* [DIRECTIONS FOR THIS TASK]:
Below are the records; copy exactly the lines from the first through the one containing "pinky tip: (537, 402)", both included, and leave out the pictures.

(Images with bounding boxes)
((
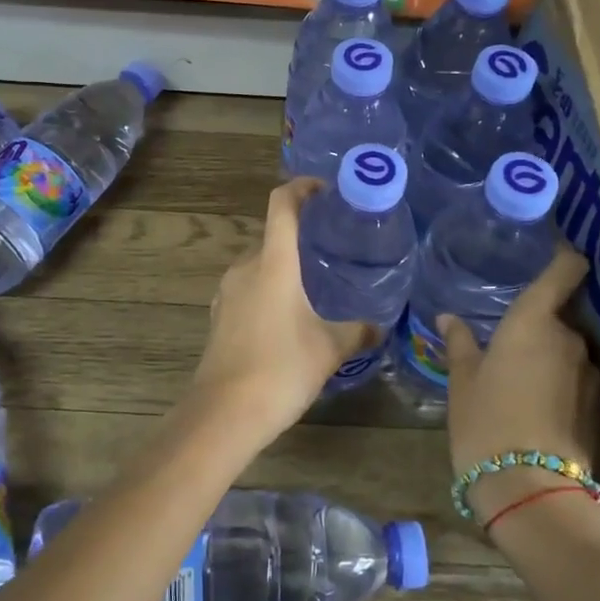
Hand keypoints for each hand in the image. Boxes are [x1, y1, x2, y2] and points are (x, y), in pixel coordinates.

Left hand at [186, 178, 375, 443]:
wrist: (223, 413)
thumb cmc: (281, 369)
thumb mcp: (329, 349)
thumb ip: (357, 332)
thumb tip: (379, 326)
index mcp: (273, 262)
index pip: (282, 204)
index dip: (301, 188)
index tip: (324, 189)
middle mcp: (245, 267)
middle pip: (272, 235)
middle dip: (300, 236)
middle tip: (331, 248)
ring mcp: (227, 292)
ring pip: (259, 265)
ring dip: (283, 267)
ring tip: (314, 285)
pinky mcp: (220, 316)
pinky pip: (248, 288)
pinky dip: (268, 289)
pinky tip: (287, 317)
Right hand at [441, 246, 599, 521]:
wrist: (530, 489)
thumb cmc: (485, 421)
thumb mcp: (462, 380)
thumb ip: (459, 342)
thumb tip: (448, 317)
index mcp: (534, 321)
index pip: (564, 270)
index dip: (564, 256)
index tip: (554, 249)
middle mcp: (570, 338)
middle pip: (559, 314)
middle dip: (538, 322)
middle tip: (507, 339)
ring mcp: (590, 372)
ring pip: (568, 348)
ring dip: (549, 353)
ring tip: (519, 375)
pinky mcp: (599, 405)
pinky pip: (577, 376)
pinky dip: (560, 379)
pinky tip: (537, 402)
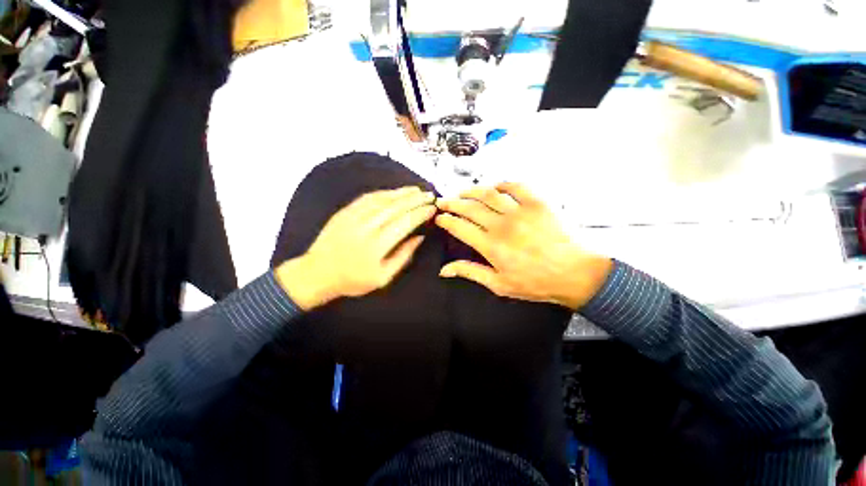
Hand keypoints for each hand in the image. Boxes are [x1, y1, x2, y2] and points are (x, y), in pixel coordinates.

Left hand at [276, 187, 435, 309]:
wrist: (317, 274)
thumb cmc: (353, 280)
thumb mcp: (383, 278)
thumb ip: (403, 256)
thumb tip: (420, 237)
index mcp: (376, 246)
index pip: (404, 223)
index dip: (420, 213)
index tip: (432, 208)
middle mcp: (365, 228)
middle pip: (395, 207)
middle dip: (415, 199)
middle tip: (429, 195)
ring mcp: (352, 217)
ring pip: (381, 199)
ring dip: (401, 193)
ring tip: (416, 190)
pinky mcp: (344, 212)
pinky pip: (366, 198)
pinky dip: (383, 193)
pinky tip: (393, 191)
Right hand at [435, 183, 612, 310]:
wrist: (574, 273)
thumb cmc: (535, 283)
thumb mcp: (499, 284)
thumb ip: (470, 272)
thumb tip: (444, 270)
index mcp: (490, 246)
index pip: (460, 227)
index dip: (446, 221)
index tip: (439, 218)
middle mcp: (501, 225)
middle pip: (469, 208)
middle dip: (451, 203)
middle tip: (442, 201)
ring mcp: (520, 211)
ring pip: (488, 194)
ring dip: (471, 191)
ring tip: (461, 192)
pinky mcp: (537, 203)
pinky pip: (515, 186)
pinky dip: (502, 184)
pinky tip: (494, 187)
))
* [EXERCISE RESULT]:
Hand keypoints for each hand in the image. Boxes are [x1, y1, x2, y2] and points are (x, y), in pixel coordinates.

Left hand at [186, 178, 375, 443]:
wrist: (223, 413)
thumb cmc: (281, 369)
thumb mcp: (329, 349)
thumb ip: (357, 332)
thumb tip: (379, 326)
index mcp: (273, 262)
index pip: (282, 204)
index dip: (301, 188)
index tip: (324, 189)
middle mcp: (245, 267)
middle pip: (272, 235)
middle dip: (300, 236)
middle tip: (331, 248)
ring mcp: (227, 292)
ring pip: (259, 265)
ring dip: (283, 267)
ring tip: (314, 285)
pinky mcp: (220, 316)
pinky pip: (248, 288)
pinky dip: (268, 289)
pinky tip: (287, 317)
Right hand at [441, 246, 599, 521]:
wrist: (530, 489)
thumb cmc: (485, 421)
thumb mcp: (462, 380)
thumb ip: (459, 342)
thumb tip: (448, 317)
index mcp: (534, 321)
index pip: (564, 270)
index dip: (564, 256)
index tip: (554, 249)
middle mcp: (570, 338)
middle pip: (559, 314)
middle dip: (538, 322)
middle tip: (507, 339)
ring mcp: (590, 372)
ring pip: (568, 348)
ring dip: (549, 353)
ring tip: (519, 375)
pinky mcp: (599, 405)
pinky pip: (577, 376)
pinky dip: (560, 379)
pinky tip: (537, 402)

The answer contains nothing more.